By Trudy Kelly Forsythe
The Turkey Farmers of Canada is reporting that production is up minimally for Canada’s 543 registered turkey farmers.
"In 2011, 158.9 million kilogram of turkey was produced, up from 158.1 Mkg in 2010," says Turkey Farmers of Canada executive director, Phil Boyd. "From January to October of 2012, production was 131.0 million kilogram, 0.4 million kilogram higher than in the same part of 2011.
"Given the production quota that is in place, November and December production is expected to be several hundred thousand kg higher than year earlier," he adds.
Canadians consumed 143.4 million kilogram of turkey or 4.2 kilograms per capita, in 2011, with the greatest consumption in the last part of the year.
"In 2011, about 78 per cent of all whole turkeys were sold in the last four months of the year," says Boyd. "Domestic disappearance this past Thanksgiving – September and October – was 32.8 million kilogram, down 5.7 per cent from 34.8 million kilogram a year earlier."

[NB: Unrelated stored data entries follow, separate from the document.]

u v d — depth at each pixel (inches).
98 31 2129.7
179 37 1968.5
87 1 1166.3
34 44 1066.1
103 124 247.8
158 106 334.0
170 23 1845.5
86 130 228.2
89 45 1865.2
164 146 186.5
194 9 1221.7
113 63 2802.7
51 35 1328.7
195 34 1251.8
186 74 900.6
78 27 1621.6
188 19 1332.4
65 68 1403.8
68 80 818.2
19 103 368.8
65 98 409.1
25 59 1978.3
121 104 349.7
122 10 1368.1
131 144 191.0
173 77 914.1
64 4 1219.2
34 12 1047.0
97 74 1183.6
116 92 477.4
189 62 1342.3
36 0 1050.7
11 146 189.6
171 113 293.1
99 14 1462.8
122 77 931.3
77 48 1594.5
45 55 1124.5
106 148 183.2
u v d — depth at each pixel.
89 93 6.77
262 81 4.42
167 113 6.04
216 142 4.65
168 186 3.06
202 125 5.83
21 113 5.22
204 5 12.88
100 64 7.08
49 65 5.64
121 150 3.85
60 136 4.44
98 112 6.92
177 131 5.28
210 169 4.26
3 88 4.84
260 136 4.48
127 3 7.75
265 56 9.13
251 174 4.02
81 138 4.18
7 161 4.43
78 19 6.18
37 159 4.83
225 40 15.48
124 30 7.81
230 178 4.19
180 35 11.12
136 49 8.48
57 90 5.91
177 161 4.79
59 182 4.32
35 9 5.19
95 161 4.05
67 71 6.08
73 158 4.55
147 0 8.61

Boyd points out, however, that there’s always some year-to-year and month-to-month variability.
As in other livestock sectors, 2012 has had its share of challenges for turkey producers. High, unpredictable feed costs were a major issue facing turkey farmers in 2012.
"This past spring, it was expected that the highest U.S. corn acreage and exceptionally rapid pace of planting would result in lower feed costs in the 2012/2013 crop year," says Boyd. "At the end of May, the average cost of a tonne of tom feed was around $460."
And while there was a widely held belief at that time that feed prices would move lower as new crop supplies became available, the drought and heat wave caused feed costs to go as high as $550 in early September.
On a positive note, surprisingly good soybean harvests across much of North America is pushing down costs, something Boyd says defied conventional wisdom a few months ago. "High and volatile feed prices will likely continue due to tight supplies of feed grains and rigid demand for 4.5 to 5 billion bushels of corn used for ethanol production in the US each year."
Looking forward, turkey producers are expecting to see continued growth. As a result, for the quota year running from May of 2013 to April 2014, the industry is implementing an increase in production of turkeys for further processing, says Boyd.